I had the joy of joining one of the Vancouver Heritage Foundation’s walking tours. My work allows me to have Fridays off and I finally found an event I can attend on a Friday. This fall, the Vancouver Heritage Foundation is organizing two-part historic walks of Hastings Street. I missed part one in September, which was the Hastings West walk, but I jumped all over this Hastings East walk last Friday.
In this seventh and last part of the Historic Walking Tour along the Hastings East section, we encounter a recent human tragedy. Human tragedy is no stranger to the Downtown Eastside. Verna Simard was known as a strong advocate for better housing for women in the Downtown Eastside. People say she wanted to fight to make things better. She fell from the 6th floor of the Regent Hotel. Her death is almost exactly one year after the death of Ashley Machiskinic, who also fell to her death from the Regent Hotel. Both deaths are highly suspicious, although no suspects have been apprehended in either case.
A small shrine sits near the base of the Regent Hotel. Verna’s portrait centre amidst all the flowers, candles, and other memorial trinkets. We paid our respects and moved eastwards towards Main Street.
Our last stop is the grand old building on the corner of Main and Hastings – the Carnegie Centre It’s a somewhat forgotten building in my memory. I always know it’s there, but because of where it is in the city, I just don’t venture that way. The corner was bustling with people, though. Isn’t the sign of an active city an active street?
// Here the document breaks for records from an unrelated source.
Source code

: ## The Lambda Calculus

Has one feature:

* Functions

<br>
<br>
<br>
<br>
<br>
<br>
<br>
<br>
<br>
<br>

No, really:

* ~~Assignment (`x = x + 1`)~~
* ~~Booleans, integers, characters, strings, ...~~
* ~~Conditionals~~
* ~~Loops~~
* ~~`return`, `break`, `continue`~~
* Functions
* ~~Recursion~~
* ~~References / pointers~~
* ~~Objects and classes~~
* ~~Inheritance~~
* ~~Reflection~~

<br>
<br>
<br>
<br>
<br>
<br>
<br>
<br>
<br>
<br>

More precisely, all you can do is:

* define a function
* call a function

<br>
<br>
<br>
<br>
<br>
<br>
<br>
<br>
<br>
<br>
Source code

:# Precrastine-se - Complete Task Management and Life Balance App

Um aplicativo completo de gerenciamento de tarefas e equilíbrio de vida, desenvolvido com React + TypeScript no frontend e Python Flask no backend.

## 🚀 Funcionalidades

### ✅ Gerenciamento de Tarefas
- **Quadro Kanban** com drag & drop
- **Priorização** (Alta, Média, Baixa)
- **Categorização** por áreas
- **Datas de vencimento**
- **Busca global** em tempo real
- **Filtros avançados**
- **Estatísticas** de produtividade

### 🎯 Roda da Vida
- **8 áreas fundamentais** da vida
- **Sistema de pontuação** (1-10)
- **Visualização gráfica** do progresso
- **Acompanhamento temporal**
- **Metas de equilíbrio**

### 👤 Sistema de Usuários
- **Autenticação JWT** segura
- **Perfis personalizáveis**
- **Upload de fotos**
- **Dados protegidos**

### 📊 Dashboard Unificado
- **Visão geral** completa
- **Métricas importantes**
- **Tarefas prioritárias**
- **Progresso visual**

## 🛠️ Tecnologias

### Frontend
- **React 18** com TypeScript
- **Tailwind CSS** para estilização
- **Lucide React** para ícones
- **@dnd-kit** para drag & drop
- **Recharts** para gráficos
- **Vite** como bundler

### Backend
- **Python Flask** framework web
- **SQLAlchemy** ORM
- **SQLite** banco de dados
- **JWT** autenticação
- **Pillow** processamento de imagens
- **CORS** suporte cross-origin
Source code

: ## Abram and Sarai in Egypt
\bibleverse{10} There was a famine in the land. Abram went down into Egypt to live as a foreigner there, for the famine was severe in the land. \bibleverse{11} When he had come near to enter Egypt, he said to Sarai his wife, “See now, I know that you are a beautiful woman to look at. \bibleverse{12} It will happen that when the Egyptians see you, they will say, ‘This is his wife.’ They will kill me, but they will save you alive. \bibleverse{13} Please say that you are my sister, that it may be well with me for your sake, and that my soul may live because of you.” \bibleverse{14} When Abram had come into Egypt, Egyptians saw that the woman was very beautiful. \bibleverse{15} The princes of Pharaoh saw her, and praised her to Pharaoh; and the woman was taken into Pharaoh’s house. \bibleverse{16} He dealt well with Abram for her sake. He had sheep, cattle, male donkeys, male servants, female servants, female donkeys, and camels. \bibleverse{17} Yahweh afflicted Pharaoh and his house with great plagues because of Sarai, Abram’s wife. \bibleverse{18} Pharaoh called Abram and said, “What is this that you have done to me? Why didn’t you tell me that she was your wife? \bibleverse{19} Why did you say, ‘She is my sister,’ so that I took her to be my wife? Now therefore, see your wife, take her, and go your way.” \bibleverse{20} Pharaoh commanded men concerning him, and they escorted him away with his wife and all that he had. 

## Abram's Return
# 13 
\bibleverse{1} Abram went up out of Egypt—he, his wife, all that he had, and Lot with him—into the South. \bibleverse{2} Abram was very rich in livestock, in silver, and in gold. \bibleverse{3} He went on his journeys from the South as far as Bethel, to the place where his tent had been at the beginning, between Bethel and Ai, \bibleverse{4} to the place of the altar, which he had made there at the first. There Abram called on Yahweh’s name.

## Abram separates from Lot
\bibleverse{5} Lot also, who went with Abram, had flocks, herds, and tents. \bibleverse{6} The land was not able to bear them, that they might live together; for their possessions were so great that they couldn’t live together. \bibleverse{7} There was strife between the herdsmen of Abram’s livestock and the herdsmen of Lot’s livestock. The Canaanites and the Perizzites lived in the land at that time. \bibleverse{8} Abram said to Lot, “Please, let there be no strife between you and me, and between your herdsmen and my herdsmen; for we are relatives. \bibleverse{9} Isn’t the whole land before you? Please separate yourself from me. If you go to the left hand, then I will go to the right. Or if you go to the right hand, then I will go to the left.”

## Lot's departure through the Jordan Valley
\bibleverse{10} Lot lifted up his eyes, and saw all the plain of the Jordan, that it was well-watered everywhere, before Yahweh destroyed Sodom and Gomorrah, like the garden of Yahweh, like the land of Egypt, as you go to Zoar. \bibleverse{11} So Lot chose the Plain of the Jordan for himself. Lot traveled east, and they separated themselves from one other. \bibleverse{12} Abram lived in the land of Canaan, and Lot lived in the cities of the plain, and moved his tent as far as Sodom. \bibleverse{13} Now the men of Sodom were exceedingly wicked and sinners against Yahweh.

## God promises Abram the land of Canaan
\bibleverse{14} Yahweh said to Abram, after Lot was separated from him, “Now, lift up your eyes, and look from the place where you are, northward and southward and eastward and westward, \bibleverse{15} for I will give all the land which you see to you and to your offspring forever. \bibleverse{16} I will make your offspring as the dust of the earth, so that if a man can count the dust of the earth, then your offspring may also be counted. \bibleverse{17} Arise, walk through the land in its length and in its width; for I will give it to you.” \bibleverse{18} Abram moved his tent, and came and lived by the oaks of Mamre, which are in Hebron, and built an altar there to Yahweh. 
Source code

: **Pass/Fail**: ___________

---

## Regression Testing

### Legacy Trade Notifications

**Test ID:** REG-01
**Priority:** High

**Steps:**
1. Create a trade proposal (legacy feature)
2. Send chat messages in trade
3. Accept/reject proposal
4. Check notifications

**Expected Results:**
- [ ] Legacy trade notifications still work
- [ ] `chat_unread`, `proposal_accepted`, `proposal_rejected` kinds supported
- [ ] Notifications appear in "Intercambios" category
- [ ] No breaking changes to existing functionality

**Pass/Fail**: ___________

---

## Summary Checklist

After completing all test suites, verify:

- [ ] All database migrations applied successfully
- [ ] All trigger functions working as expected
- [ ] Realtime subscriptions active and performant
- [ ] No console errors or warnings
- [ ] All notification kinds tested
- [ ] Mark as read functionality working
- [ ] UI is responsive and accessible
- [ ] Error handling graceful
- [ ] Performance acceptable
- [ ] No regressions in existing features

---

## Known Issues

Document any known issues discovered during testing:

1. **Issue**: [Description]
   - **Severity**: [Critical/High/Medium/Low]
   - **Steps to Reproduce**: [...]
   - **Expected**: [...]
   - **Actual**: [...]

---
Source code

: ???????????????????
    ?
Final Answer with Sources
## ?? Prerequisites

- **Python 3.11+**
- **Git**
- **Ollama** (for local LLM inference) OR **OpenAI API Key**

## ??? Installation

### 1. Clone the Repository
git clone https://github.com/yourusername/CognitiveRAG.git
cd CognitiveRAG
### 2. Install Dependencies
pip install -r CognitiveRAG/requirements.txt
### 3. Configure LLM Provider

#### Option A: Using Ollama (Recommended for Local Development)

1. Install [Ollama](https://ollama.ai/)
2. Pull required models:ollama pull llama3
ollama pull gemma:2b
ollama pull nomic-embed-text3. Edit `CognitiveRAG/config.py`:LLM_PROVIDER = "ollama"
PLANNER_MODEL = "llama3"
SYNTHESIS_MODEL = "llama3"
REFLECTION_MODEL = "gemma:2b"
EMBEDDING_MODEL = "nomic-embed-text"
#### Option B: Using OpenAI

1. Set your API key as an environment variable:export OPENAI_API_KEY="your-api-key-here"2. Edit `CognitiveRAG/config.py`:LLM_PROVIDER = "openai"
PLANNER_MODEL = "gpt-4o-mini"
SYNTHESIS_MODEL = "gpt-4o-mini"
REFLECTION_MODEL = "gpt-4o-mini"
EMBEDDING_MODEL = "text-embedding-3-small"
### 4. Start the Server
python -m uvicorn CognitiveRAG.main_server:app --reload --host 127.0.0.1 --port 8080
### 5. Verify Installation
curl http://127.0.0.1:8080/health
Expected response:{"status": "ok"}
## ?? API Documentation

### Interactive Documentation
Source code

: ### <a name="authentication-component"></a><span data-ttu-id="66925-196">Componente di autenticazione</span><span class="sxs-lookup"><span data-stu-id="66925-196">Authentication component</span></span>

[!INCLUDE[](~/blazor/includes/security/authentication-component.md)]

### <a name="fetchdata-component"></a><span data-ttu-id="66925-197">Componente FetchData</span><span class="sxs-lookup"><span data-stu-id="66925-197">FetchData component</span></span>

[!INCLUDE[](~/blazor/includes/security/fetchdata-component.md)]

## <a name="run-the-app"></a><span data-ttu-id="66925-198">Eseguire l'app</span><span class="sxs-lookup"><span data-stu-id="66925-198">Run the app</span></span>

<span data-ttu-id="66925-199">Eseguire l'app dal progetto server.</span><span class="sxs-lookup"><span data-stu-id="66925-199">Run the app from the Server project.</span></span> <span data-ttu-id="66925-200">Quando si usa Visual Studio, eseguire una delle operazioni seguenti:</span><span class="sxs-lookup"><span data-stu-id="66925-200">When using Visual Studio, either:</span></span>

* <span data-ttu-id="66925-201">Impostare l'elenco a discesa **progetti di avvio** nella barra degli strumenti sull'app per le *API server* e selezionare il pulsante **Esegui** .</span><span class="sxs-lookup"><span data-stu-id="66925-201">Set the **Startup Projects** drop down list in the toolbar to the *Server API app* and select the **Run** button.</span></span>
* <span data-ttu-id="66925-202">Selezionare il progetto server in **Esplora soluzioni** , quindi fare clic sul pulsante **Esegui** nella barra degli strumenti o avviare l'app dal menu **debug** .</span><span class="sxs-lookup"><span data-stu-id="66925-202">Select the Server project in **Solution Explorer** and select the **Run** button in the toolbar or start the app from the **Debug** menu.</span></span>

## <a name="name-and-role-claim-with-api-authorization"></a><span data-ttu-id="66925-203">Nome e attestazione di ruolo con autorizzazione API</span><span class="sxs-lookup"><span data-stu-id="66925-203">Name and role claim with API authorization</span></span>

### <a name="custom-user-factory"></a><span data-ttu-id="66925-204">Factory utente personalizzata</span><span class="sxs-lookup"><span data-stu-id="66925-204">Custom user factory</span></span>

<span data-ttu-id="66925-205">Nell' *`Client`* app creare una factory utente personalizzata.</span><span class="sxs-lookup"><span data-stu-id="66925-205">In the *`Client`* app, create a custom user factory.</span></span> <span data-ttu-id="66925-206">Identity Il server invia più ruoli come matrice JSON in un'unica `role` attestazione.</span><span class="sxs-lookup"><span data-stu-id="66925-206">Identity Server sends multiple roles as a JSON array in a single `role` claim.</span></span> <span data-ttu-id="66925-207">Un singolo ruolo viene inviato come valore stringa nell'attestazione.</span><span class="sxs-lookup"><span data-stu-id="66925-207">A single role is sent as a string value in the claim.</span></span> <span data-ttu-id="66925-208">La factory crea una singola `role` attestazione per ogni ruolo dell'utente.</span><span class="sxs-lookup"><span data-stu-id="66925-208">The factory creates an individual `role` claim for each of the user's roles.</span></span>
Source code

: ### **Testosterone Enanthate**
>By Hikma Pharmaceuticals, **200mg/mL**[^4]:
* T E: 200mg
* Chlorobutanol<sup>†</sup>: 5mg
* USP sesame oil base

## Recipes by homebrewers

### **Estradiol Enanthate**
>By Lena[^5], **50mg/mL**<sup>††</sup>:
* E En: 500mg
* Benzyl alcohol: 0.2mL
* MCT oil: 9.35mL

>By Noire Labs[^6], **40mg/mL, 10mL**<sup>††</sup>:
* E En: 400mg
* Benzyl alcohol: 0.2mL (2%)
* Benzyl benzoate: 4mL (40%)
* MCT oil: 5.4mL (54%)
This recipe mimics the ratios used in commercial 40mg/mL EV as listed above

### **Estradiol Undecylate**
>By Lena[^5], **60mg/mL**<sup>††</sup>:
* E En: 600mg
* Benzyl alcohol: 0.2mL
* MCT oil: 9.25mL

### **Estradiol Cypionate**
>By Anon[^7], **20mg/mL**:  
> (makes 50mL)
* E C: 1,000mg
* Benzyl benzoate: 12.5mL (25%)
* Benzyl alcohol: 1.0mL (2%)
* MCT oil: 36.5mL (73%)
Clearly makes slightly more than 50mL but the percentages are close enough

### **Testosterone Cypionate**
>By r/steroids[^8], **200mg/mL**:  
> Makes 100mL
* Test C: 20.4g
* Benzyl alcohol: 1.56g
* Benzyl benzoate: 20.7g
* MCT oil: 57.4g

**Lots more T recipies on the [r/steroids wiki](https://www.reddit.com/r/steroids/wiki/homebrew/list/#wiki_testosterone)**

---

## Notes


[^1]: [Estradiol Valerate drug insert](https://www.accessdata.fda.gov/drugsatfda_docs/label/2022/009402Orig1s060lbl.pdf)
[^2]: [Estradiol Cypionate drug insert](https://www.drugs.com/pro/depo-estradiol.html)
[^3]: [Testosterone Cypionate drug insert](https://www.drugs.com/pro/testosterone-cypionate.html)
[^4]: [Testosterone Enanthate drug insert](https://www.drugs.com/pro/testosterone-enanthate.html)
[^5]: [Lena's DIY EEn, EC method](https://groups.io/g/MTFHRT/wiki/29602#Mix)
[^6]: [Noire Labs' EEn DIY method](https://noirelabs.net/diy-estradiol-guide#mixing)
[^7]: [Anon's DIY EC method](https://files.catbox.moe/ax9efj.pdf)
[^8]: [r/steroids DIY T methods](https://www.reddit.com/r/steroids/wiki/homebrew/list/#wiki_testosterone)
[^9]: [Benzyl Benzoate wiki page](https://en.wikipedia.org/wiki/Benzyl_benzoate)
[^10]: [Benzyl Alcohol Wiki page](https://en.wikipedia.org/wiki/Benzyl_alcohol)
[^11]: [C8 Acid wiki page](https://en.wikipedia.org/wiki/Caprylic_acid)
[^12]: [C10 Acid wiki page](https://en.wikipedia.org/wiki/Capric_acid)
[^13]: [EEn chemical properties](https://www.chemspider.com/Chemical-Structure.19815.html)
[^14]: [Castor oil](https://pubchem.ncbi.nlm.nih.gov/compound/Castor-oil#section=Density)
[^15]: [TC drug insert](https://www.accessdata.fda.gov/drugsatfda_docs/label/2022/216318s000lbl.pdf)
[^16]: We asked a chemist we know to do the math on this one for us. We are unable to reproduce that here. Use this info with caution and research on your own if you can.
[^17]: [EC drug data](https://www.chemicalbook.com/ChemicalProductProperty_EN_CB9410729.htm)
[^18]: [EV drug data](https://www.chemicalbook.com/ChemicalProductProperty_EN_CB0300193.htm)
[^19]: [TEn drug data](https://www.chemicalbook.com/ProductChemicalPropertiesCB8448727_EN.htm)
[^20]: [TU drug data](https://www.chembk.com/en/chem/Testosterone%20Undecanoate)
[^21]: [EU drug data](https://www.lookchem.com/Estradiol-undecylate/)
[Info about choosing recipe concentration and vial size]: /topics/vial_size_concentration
This is one of many buildings across the continent that bear the Carnegie name. Steel magnate, Andrew Carnegie, donated the money to build the sandstone edifice here. From the sidewalk on Hastings Street you can see stain glass windows, but muted. On the inside, the glass is a beautiful multi-colour filling the grand staircase with light. One of my fellow walkers commented, “more dead white men.” She herself was white. Indeed, more dead white men. They did write the early history of Vancouver after all. Not surprising to see their faces immortalized in stain glass. A much grander stain glass part way up the grand staircase showcased three giants of English literature – Milton, Shakespeare, and Spenser.
The staircase here is an absolute hidden gem. White marble steps spiral up three storeys. Atop the staircase is a round window that let’s the sunshine shower down the staircase. It most definitely adds a dramatic effect when you look up from the bottom. As you ascend the staircase, you instantly notice how the steps seem to be tilting towards the centre of the spiral. Year upon year of use manifests itself in that tilt.
Interestingly, Vancouver’s early City Hall was right beside Carnegie Hall on Main Street. However, Chinatown was just next door. The eventual relocation of city hall suggests that it was not “appropriate” in those days for city hall to be next to an ethnic enclave. After City Hall moved out to the Fairview Slopes, this area of town started to change. The economic centre of Vancouver that used to reside here had moved westward.
The Washington Hotel, a beautiful example of the Chicago-style of architecture on the northwest corner of Hastings and Main, had just finished after the city hall had moved. It was meant to be in the middle of the hubbub of Vancouver. Unfortunately, it opened up to an area of town that started to wind its way down. And to this day, the Downtown Eastside has never been the same. Even though it is notoriously known as Canada’s poorest postal code, the residents of the Downtown Eastside are fiercely proud of what they have. In terms of heritage, history and architecture, there is much to be proud. In terms of all else we know about the neighbourhood, that is not my story to tell.